The data structure is based on two tables: nodes and edges (it's how Martin Kleppman described this approach in the DDIA book).

Nodes are currently only people, but they could be anything, like hobbies or places. For simplicity's sake, I'm storing places and hobbies as properties, not as nodes, so they are not first-class citizens in this model.
Edges are relationships between people. They point from node A to node B and they have a label, like friend.

Storing the data is straightforward. To query the data, I'm using some CTE's to get some basic info about a person's first level of connections (their names). I don't want to answer arbitrary questions like how can I get to person X from person A, so I'm not walking the graph with Postgres beyond a single level. Even if going a few levels was a requirement, it could be solved by recursive CTEs.

The schema can be seen below:

people-api=# \d nodes
                     Table "public.nodes"
   Column   | Type | Collation | Nullable |      Default       
------------+------+-----------+----------+--------------------
 id         | uuid |           | not null | uuid_generate_v4()

--- INSTRUCTION 1 ---
In the text on storing graph data in Postgres, which two tables form the basis of the data structure?
--- INSTRUCTION 2 ---
Copy the listing below word for word, beginning at its start and continuing through the line that contains "ees'8 r8 b''8 dis'''8 e'''8 c''8 |", with both ends included. Leave out the pictures.

--- STORED DATA ---

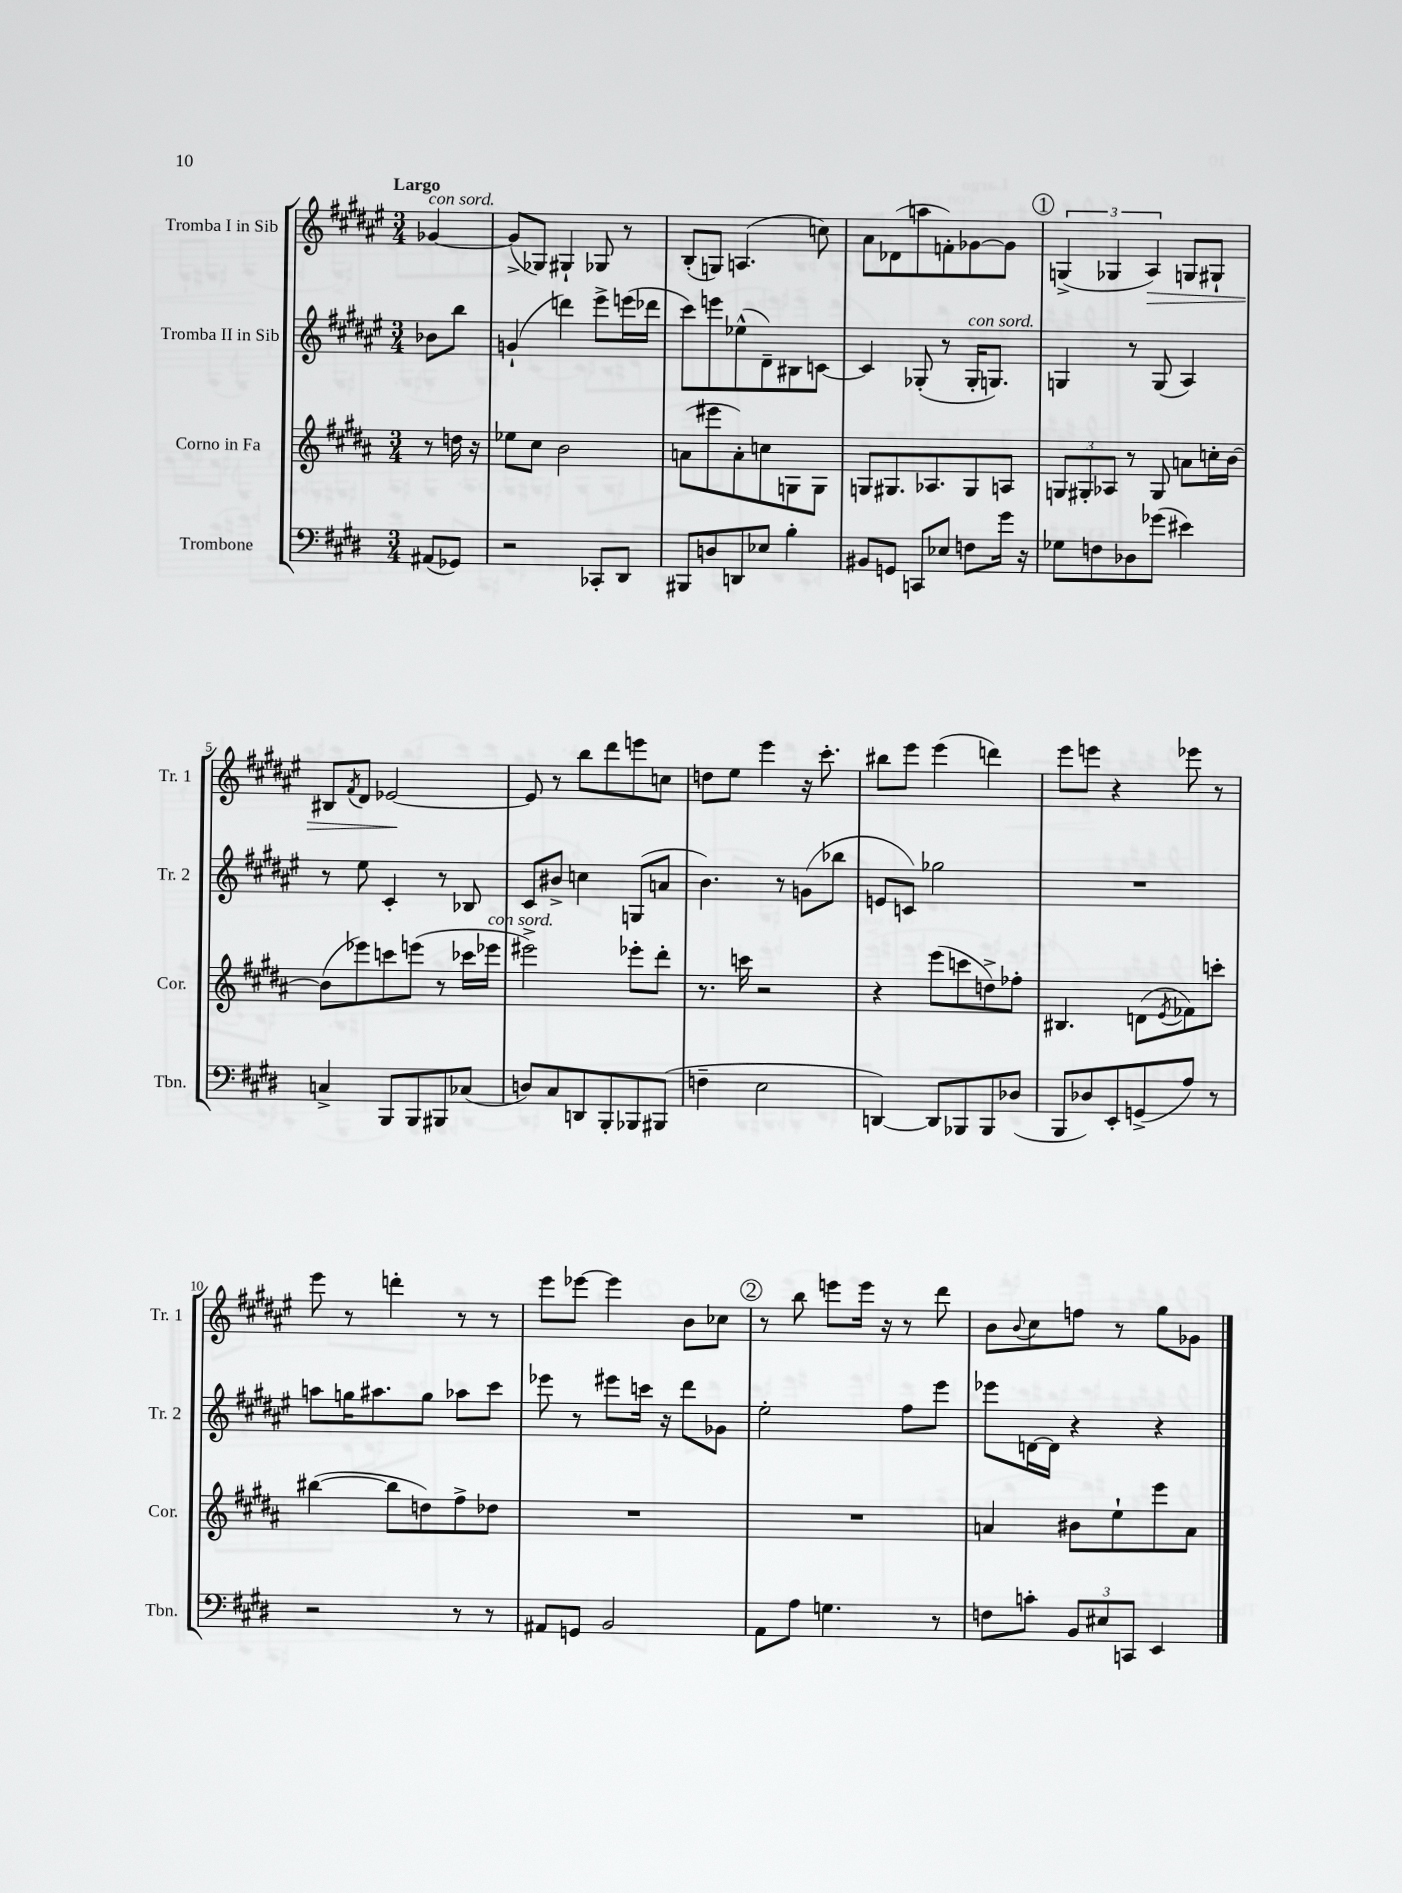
<<
\new StaffGroup <<
\new Staff = "s0" \with { instrumentName = "Tromba I in Sib" shortInstrumentName = "Tr. 1" } {
    \clef treble \key fis \major \numericTimeSignature \time 3/4 \partial 4 \tempo "Largo"
    ges'4~^\markup { \italic "con sord." } |
    ges'8->( ges8) gis4-! ges8 r8 |
    b8-.( g8) a4.( c''8) |
    ais'8 des'8( a''8 f'8-.) ges'8~ ges'8 |
    \mark \markup { \circle "1" } \tuplet 3/2 { g4->( ges4 ais4\>) } g8 gis8-! |
    bis8 \acciaccatura { fis'8 } dis'8 ees'2~\! |
    ees'8 r8 b''8 dis'''8 e'''8 c''8 |
    d''8 eis''8 eis'''4 r16 cis'''8.-. |
    bis''8 eis'''8 eis'''4( d'''4) |
    eis'''8 e'''8 r4 ees'''8 r8 |
    eis'''8 r8 d'''4-. r8 r8 |
    eis'''8 ees'''8~ ees'''4 b'8 ces''8 |
    \mark \markup { \circle "2" } r8 b''8 e'''8 e'''16 r16 r8 dis'''8 |
    b'8 \appoggiatura { b'8 } cis''8 f''8 r8 gis''8 ges'8 \bar "|." |
}
\new Staff = "s1" \with { instrumentName = "Tromba II in Sib" shortInstrumentName = "Tr. 2" } {
    \clef treble \key fis \major \numericTimeSignature \time 3/4 \partial 4
    bes'8 b''8 |
    g'4-!( d'''4) eis'''8-> e'''16( des'''16 |
    cis'''8) e'''8 ees''8-^( dis'8--) bis8 c'8~ |
    c'4 ges8-.( r8 ges16-.^\markup { \italic "con sord." } g8.) |
    \mark \markup { \circle "1" } g4 r8 g8( ais4) |
    r8 eis''8 cis'4-. r8 bes8 |
    cis'8 bis'8-> c''4 g8( a'8 |
    b'4.) r8 g'8( bes''8 |
    e'8 c'8) ges''2 |
    R2. |
    a''8 g''16 ais''8. g''8 aes''8 cis'''8 |
    ees'''8 r8 eis'''8 c'''16 r16 dis'''8 ges'8 |
    \mark \markup { \circle "2" } eis''2-. fis''8 eis'''8 |
    ees'''8 d'16~ d'16 r4 r4 \bar "|." |
}
\new Staff = "s2" \with { instrumentName = "Corno in Fa" shortInstrumentName = "Cor." } {
    \clef treble \key b \major \numericTimeSignature \time 3/4 \partial 4
    r8 d''16 r16 |
    ees''8 cis''8 b'2 |
    a'8( eis'''8 a'8-.) c''8 g8 g8 |
    g8 gis8. aes8. gis8 a8 |
    \mark \markup { \circle "1" } \tuplet 3/2 { g8 gis8-. aes8 } r8 gis8 a'8 c''16-. b'16~ |
    b'8( ees'''8) c'''8 e'''8( r8 ces'''16 ees'''16^\markup { \italic "con sord." } |
    eis'''2->) ees'''8-. dis'''8-. |
    r8. c'''16 r2 |
    r4 e'''8( c'''8 d''8->) fes''8-. |
    bis4. d'8( \acciaccatura { e'8 } fes'8) c'''8-. |
    bis''4~( bis''8 d''8) fis''8-> des''8 |
    R2. |
    \mark \markup { \circle "2" } R2. |
    a'4 bis'8 e''8-! e'''8 a'8 \bar "|." |
}
\new Staff = "s3" \with { instrumentName = "Trombone" shortInstrumentName = "Tbn." } {
    \clef bass \key e \major \numericTimeSignature \time 3/4 \partial 4
    ais,8( ges,8) |
    r2 ces,8-. dis,8 |
    bis,,8 d8 d,8 ees8 b4-. |
    bis,8 g,8 c,8 ees8 f8 gis'16 r16 |
    \mark \markup { \circle "1" } ges8 f8 des8 ges'8( eis'4) |
    c4-> b,,8 b,,8 bis,,8 ces8( |
    d8) cis8 d,8 b,,8-. bes,,8 bis,,8( |
    f4-- e2 |
    d,4~) d,8 bes,,8 bes,,8 des8( |
    b,,8 des8) e,8-. g,8->( a8) r8 |
    r2 r8 r8 |
    ais,8 g,8 b,2 |
    \mark \markup { \circle "2" } a,8 a8 g4. r8 |
    f8 c'8-. \tuplet 3/2 { b,8 eis8 c,8 } e,4 \bar "|." |
}
>>
>>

--- EXPECTED ANSWER 1 ---
Nodes and edges.

--- EXPECTED ANSWER 2 ---
<<
\new StaffGroup <<
\new Staff = "s0" \with { instrumentName = "Tromba I in Sib" shortInstrumentName = "Tr. 1" } {
    \clef treble \key fis \major \numericTimeSignature \time 3/4 \partial 4 \tempo "Largo"
    ges'4~^\markup { \italic "con sord." } |
    ges'8->( ges8) gis4-! ges8 r8 |
    b8-.( g8) a4.( c''8) |
    ais'8 des'8( a''8 f'8-.) ges'8~ ges'8 |
    \mark \markup { \circle "1" } \tuplet 3/2 { g4->( ges4 ais4\>) } g8 gis8-! |
    bis8 \acciaccatura { fis'8 } dis'8 ees'2~\! |
    ees'8 r8 b''8 dis'''8 e'''8 c''8 |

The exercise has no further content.